Лукин воспринимал эту речь скорее, как брюзжание сумасшедшего старика, не более — он не видел расширенных от ужаса глаз Анны, которая словно в подзорную трубу, обращенную в будущее, воочию наблюдала эту картину.

— Может быть, — сказал Лукин, — вы и правы. А может и нет. Заразу можно остановить и другими способами. Фармацевтика, исследования идут вперед, вам не обязательно брать все это на себя. — Он говорил это старику и Анне было неловко за слова молодого доктора, словно он считал старика умалишенным, ненормальным, больным.

Тот посмотрел на Лукина с грустью:

— У вас все еще впереди, — сказал он. Анне показалось, что змея на одном из его перстней зашипела — гладкая чешуя пришла в движение и заструилась вокруг пальца.

Лукин сделал полшага назад. Анна почувствовала, что рука его дрожит. Поздно, подумала она. Поздно отступать.

— А вот у нее, — сказал старик, — все решается именно сейчас. Сегодня. И она уже знает, что бывает, когда все двери закрываются. — Он поднял толстую, отполированную до блеска палку, на которую опирался все это время и с силой воткнул ее в кучу мусора перед собой.

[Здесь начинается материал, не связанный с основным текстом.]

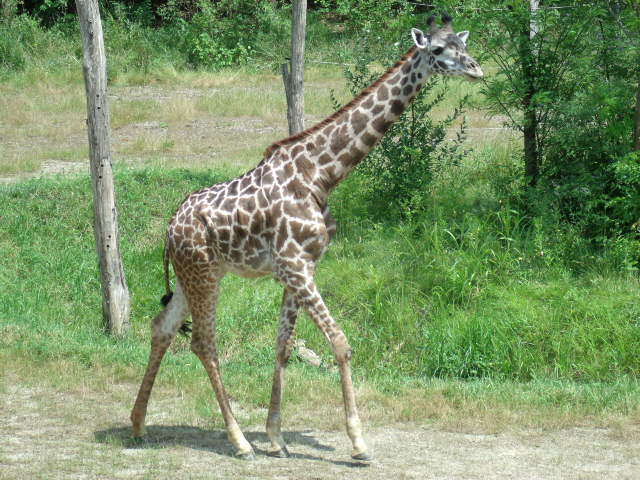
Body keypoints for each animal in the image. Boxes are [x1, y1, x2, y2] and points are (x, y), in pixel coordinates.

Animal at [130, 13, 483, 461]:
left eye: (462, 44)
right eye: (438, 49)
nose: (476, 69)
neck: (322, 175)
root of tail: (169, 228)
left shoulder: (299, 267)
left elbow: (283, 345)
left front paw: (277, 437)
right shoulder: (295, 265)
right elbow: (340, 342)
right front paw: (358, 442)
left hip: (189, 275)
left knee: (162, 327)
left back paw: (138, 425)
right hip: (204, 275)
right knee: (203, 343)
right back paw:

Кажется, свалка содрогнулась. Может быть, им показалось, но тяжелые пласты в глубине многотонной смердящей туши пришли в движение. Словно коварные плывуны, они стали буквально оседать под ногами, засасывая людей внутрь.

— Идем, — быстро сказал старик, хватая Анну за руку. Он удивительно проворно заскользил по краю мусорной насыпи, проваливающейся за ними в бездну: — Времени нет!

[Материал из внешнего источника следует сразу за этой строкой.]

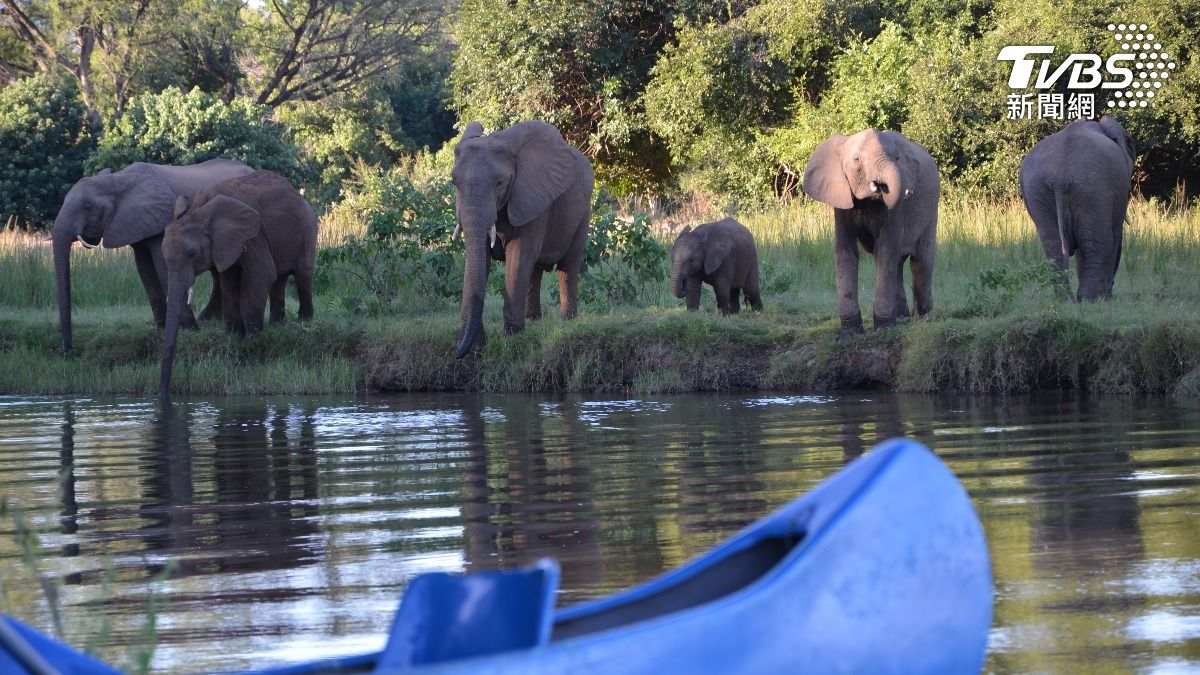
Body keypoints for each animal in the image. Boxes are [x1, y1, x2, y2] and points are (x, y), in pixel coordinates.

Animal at [51, 159, 254, 353]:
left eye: (88, 207)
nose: (67, 351)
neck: (117, 178)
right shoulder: (136, 224)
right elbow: (145, 270)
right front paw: (161, 330)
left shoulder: (162, 221)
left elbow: (163, 267)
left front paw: (189, 331)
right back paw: (208, 320)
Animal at [159, 171, 317, 397]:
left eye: (192, 254)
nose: (163, 394)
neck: (199, 211)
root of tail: (298, 193)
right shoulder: (225, 244)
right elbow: (228, 280)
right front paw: (233, 335)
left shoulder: (253, 235)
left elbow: (262, 273)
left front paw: (249, 343)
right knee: (279, 280)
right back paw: (277, 325)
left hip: (307, 228)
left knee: (302, 273)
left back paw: (305, 321)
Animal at [451, 120, 595, 358]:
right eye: (454, 183)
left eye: (500, 183)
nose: (457, 352)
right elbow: (482, 259)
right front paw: (476, 347)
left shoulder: (533, 197)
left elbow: (519, 254)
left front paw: (512, 339)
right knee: (535, 269)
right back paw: (533, 319)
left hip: (583, 212)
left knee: (567, 265)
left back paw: (567, 320)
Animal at [802, 129, 939, 340]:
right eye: (857, 160)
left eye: (897, 158)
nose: (908, 192)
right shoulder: (842, 200)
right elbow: (845, 253)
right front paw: (849, 334)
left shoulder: (895, 212)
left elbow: (885, 250)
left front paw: (884, 329)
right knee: (898, 263)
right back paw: (903, 318)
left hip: (932, 208)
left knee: (920, 261)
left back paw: (922, 317)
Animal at [1019, 117, 1136, 300]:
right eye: (1130, 143)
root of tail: (1059, 176)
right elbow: (1116, 235)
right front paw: (1106, 296)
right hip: (1094, 188)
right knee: (1100, 243)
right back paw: (1090, 300)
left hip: (1036, 189)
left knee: (1053, 246)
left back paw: (1066, 299)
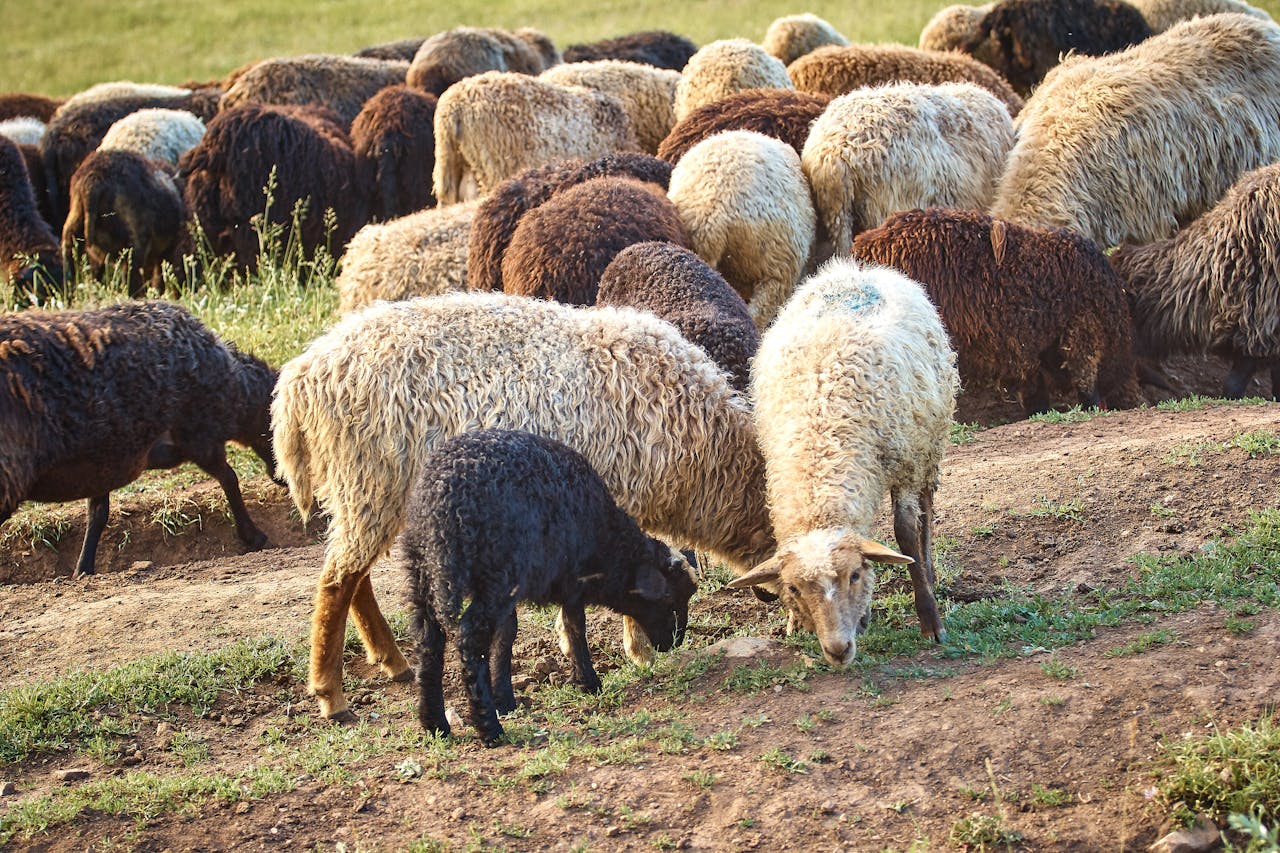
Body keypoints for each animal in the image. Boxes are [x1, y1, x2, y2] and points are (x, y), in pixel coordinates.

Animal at [0, 300, 279, 578]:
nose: (282, 479)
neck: (234, 386)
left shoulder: (104, 458)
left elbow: (98, 514)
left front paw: (84, 569)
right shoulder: (200, 436)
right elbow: (229, 478)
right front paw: (253, 536)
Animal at [61, 149, 187, 293]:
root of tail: (93, 180)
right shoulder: (168, 249)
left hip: (74, 226)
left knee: (71, 265)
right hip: (134, 244)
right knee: (131, 279)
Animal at [403, 428, 697, 745]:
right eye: (670, 597)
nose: (675, 642)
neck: (608, 544)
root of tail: (442, 502)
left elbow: (506, 635)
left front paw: (505, 699)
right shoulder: (571, 578)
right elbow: (575, 626)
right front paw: (588, 682)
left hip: (422, 570)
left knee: (428, 638)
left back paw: (435, 723)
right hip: (495, 571)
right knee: (470, 638)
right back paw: (489, 728)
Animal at [731, 257, 959, 663]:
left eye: (853, 575)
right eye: (794, 589)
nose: (839, 650)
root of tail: (855, 268)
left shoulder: (903, 463)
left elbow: (905, 535)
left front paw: (930, 620)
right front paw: (798, 621)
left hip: (929, 443)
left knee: (927, 513)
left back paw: (929, 572)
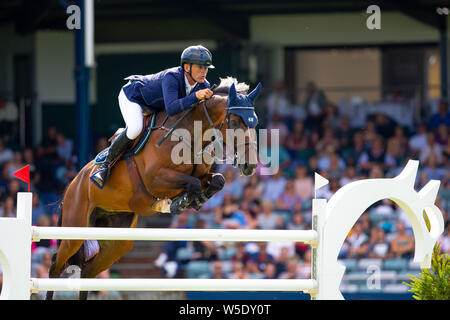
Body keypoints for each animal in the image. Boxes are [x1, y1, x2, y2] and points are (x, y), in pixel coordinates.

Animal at [45, 77, 260, 300]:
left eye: (255, 123)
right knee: (56, 264)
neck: (191, 136)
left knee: (87, 272)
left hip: (116, 241)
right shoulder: (154, 180)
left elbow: (217, 180)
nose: (250, 166)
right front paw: (178, 203)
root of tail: (73, 184)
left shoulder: (201, 176)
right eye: (234, 123)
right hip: (75, 228)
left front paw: (196, 199)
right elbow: (191, 183)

Непонятно как (многое из того дня напрочь оказалось стерто в голове Анны), они спустились вниз, к машине. Лукин открыл заднюю дверь, пропуская старика — и тот, бряцая своими безделушками, взявшись за верхний край двери, протиснул крупное тело внутрь. Машина ощутимо просела, словно не человек, а огромный медведь взгромоздился на заднее сиденье.